Collected data:
◇ ◇ ◇ ◇ ◇
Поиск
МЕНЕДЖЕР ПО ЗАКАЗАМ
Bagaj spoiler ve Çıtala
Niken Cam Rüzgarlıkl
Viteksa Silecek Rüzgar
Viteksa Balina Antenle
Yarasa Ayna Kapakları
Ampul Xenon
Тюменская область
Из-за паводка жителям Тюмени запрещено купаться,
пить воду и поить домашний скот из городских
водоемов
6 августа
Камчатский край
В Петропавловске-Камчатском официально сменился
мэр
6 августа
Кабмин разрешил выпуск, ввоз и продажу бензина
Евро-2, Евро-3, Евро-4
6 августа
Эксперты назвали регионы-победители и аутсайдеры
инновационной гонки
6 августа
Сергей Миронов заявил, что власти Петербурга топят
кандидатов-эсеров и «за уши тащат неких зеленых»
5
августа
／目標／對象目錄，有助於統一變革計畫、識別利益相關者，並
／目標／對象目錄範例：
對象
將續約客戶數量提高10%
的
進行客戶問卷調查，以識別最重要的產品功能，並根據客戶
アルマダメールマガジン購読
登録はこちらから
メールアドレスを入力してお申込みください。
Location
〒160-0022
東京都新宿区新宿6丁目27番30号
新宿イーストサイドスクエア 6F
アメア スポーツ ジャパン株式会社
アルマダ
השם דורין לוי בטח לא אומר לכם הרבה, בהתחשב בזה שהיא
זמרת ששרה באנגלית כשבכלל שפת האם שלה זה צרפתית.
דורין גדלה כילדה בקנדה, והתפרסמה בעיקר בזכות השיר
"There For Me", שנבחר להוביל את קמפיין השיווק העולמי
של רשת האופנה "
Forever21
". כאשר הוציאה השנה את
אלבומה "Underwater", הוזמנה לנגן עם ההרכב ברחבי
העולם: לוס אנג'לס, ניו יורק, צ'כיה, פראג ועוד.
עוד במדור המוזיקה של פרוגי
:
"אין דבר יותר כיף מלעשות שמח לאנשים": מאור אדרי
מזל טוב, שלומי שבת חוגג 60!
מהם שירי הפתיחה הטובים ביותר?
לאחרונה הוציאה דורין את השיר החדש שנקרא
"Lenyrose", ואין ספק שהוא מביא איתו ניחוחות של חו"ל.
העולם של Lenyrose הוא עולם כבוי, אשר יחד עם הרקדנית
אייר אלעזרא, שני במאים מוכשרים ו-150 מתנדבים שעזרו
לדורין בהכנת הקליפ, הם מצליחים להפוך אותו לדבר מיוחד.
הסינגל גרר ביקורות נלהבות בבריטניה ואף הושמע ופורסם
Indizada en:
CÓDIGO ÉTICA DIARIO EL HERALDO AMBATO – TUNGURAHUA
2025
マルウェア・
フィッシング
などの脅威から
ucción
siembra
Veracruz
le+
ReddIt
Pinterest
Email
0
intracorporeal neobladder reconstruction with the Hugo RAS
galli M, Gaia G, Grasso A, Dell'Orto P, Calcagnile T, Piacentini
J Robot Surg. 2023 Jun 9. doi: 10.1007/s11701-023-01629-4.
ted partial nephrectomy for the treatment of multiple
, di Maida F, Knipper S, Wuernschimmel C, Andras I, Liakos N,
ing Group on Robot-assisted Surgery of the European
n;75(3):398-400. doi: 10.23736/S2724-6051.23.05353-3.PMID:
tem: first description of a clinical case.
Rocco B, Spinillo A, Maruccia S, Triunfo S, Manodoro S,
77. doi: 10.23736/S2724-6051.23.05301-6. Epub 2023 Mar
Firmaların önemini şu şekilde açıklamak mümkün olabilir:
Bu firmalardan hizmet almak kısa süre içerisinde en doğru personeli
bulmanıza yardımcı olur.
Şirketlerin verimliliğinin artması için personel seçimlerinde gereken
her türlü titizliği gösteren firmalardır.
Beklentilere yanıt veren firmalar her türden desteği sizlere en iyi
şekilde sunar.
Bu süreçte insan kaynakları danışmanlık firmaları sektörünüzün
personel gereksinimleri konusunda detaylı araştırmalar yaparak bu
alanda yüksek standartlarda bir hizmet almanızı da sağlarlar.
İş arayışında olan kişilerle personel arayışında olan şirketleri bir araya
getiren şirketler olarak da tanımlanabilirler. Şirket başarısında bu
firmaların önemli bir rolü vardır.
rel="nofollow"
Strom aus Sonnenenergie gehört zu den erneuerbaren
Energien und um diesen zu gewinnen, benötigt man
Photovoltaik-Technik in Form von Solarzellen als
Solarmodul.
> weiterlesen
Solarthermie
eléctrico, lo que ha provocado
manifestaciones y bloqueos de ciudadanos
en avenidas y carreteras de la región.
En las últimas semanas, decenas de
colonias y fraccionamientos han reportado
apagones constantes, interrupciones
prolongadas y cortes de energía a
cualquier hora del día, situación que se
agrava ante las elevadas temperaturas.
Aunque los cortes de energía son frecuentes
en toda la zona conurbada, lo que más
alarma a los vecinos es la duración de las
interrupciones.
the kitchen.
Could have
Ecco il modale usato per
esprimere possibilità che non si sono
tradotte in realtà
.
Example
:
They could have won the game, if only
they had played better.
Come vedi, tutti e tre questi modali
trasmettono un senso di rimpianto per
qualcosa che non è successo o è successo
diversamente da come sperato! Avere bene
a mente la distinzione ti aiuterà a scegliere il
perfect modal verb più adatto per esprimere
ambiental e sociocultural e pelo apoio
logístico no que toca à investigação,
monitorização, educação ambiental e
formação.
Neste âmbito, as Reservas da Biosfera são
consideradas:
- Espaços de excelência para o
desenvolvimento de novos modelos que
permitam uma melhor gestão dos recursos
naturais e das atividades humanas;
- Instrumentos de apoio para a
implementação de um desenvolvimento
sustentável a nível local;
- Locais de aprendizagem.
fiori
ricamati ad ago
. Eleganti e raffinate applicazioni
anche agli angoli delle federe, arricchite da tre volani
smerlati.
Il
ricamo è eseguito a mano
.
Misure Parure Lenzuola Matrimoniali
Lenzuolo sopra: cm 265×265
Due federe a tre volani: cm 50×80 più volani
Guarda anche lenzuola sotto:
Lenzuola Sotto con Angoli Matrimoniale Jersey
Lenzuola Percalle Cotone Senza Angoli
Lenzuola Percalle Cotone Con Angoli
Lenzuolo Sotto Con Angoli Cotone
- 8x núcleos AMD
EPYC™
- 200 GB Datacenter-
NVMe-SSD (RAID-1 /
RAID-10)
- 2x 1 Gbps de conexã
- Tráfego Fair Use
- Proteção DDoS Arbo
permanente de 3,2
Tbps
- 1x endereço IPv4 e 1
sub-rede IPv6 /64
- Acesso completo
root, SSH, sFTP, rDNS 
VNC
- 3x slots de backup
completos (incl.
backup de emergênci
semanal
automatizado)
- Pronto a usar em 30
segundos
◇ ◇ ◇ ◇ ◇
Taking the entries from their first line through the line with "העולם: לוס אנג'לס, ניו", inclusive, restate each line word for word and give nothing else.

* _ANSWER TO THE EXERCISE_:
Поиск
МЕНЕДЖЕР ПО ЗАКАЗАМ
Bagaj spoiler ve Çıtala
Niken Cam Rüzgarlıkl
Viteksa Silecek Rüzgar
Viteksa Balina Antenle
Yarasa Ayna Kapakları
Ampul Xenon
Тюменская область
Из-за паводка жителям Тюмени запрещено купаться,
пить воду и поить домашний скот из городских
водоемов
6 августа
Камчатский край
В Петропавловске-Камчатском официально сменился
мэр
6 августа
Кабмин разрешил выпуск, ввоз и продажу бензина
Евро-2, Евро-3, Евро-4
6 августа
Эксперты назвали регионы-победители и аутсайдеры
инновационной гонки
6 августа
Сергей Миронов заявил, что власти Петербурга топят
кандидатов-эсеров и «за уши тащат неких зеленых»
5
августа
／目標／對象目錄，有助於統一變革計畫、識別利益相關者，並
／目標／對象目錄範例：
對象
將續約客戶數量提高10%
的
進行客戶問卷調查，以識別最重要的產品功能，並根據客戶
アルマダメールマガジン購読
登録はこちらから
メールアドレスを入力してお申込みください。
Location
〒160-0022
東京都新宿区新宿6丁目27番30号
新宿イーストサイドスクエア 6F
アメア スポーツ ジャパン株式会社
アルマダ
השם דורין לוי בטח לא אומר לכם הרבה, בהתחשב בזה שהיא
זמרת ששרה באנגלית כשבכלל שפת האם שלה זה צרפתית.
דורין גדלה כילדה בקנדה, והתפרסמה בעיקר בזכות השיר
"There For Me", שנבחר להוביל את קמפיין השיווק העולמי
של רשת האופנה "
Forever21
". כאשר הוציאה השנה את
אלבומה "Underwater", הוזמנה לנגן עם ההרכב ברחבי
העולם: לוס אנג'לס, ניו יורק, צ'כיה, פראג ועוד.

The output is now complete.